I do not think this characterization is really representative of (a) most people who would call themselves 'atheist', and (b) not really meaningful in terms of assessing
what is wrong in the profession of a diverging faith/belief. For example one of the biggest cons in the anti-religion faction is that the dumb religious people believe in a bearded man in the sky. Where is the bearded man, they ask, show us with a telescope. I'm only being slightly cheeky in how I phrase this, because I think in many cases it's not far off. So for an atheist to say a religious person "is wrong" when what they are calling wrong is this idea, means they're not even talking about the same thing, no less contradicting each other. By contrast, a person of a particular faith, when confronted with an atheist, might well ask what it is they do believe, why they do, and what life experience contributes to this worldview. It's the totality of it that must be examined, along with the implicit metaphysics, etc (it doesn't have to be phrased like that, but that's what it entails actually). It is entirely possible, for instance, for a Catholic or Buddhist to have a fairly high degree of alignment of belief, even though obviously there cannot be a 1:1 mapping (or at least so Lewis claims, and which I agree with).
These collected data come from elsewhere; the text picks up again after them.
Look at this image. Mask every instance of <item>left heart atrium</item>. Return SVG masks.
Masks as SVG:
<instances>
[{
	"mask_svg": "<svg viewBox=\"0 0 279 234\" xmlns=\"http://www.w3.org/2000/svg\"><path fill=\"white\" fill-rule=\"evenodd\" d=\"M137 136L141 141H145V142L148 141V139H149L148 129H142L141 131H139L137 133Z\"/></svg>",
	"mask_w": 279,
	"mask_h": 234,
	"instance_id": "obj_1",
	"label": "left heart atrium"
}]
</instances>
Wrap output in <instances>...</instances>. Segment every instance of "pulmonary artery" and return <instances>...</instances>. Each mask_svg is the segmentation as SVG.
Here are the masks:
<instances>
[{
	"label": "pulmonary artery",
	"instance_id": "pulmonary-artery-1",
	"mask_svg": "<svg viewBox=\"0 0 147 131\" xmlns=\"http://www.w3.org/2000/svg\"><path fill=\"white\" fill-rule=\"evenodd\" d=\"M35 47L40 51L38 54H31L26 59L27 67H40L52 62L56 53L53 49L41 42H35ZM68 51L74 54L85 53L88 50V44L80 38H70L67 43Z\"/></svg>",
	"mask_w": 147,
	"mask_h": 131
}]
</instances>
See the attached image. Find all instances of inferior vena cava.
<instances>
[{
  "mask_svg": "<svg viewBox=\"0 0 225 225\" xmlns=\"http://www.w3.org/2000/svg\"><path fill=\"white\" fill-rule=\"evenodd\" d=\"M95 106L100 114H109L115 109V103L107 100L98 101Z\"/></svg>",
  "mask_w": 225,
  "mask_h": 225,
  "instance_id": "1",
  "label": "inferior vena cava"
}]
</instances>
So the issue isn't right vs wrong; that's a very narrow and actually misleading way to see it. While there are obviously ideas a religious person would tend to say 'are wrong', that is not equivalent to announcing a priori "anyone who disagrees with me is wrong". That's what theological/philosophical debate is about: to determine what, if anything, the disagreement actually consists in.
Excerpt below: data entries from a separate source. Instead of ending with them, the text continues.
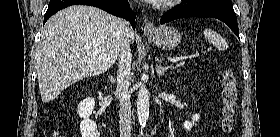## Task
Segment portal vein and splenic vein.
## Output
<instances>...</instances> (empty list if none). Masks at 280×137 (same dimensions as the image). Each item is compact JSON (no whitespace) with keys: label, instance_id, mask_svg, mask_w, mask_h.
<instances>
[{"label":"portal vein and splenic vein","instance_id":"18ae733b","mask_svg":"<svg viewBox=\"0 0 280 137\" xmlns=\"http://www.w3.org/2000/svg\"><path fill=\"white\" fill-rule=\"evenodd\" d=\"M180 59H182V58H173V59H171V62H176V61H179Z\"/></svg>","mask_w":280,"mask_h":137}]
</instances>
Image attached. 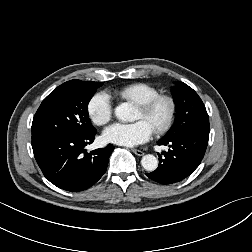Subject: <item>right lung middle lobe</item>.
Instances as JSON below:
<instances>
[{"label":"right lung middle lobe","mask_w":252,"mask_h":252,"mask_svg":"<svg viewBox=\"0 0 252 252\" xmlns=\"http://www.w3.org/2000/svg\"><path fill=\"white\" fill-rule=\"evenodd\" d=\"M103 82L70 80L55 88L41 103L32 122V136H83L95 132L88 103Z\"/></svg>","instance_id":"obj_1"}]
</instances>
C.S. Lewis understands this plain fact. And so many others go into mental gymnastics to argue that when you say X is true, that doesn't mean you believe opposite-of-X to be false.
Yes, but the topic isn't just what the facts are, but rather our relationship to the facts. I didn't read the full doc that JoshuaD linked to, just the excerpt, but I've read plenty of other Lewis stuff, and I don't believe he would argue (or even accept remotely) that a religious belief consists of a series of truth-statements that can be listed as axioms, and these comprise the belief system as it exists in an actual human being's mind. Our thoughts are not a list of facts that can be written on paper, although obviously the formal logical apparatus comes into play to help. Socrates, I think, was acutely aware that the relationship between ideas, life practices, instincts, and even social awareness, have a very difficult to understand connection, and that you can't even really just say that X is someone's 'belief' and leave it at that. Not to change the topic and say we can't speak of beliefs in terms of fact, and Lewis does speak of fact, but be careful about strawmanning Lewis into saying things he isn't. I don't believe he would argue that the disagreement about facts such as he mentions in the quote can just be boiled down to some statements that logic can sort out neatly. In fact the Catholic belief, for instance, is that there are certain things our logic is not up to sorting out, and so there is a limit to how definite a claim one can make about these in certain regards, beyond certain basics. Ascertaining which sorts of things we can even be sure about, or which are subject to the weaknesses in our reason, is one branch of philosophy (and theology) that is non-trivial. So it's not just a "plain fact" as you suggest! That Lewis in a particular essay speaks of certain facts an atheist and believer wouldn't agree on, is to make a particular point: in this case I expect his point is to refute the "what's the point of religion anyhow, I can be a good person without it" argument, which is a popular one. He is most likely not making a statement about epistemology here, nor is he making a statement about what sorts of claims a Christian person makes as a profession of faith. For that you'd have to read a much longer work.
ETA - I should just mention I keep referencing Catholic ideas, despite Lewis having been Anglican, only because I don't really know much about Anglicanism compared to what I know about Catholicism. But on most of these topics I believe his intent was to communicate general
Christian truths, and not strictly sectarian dogmas.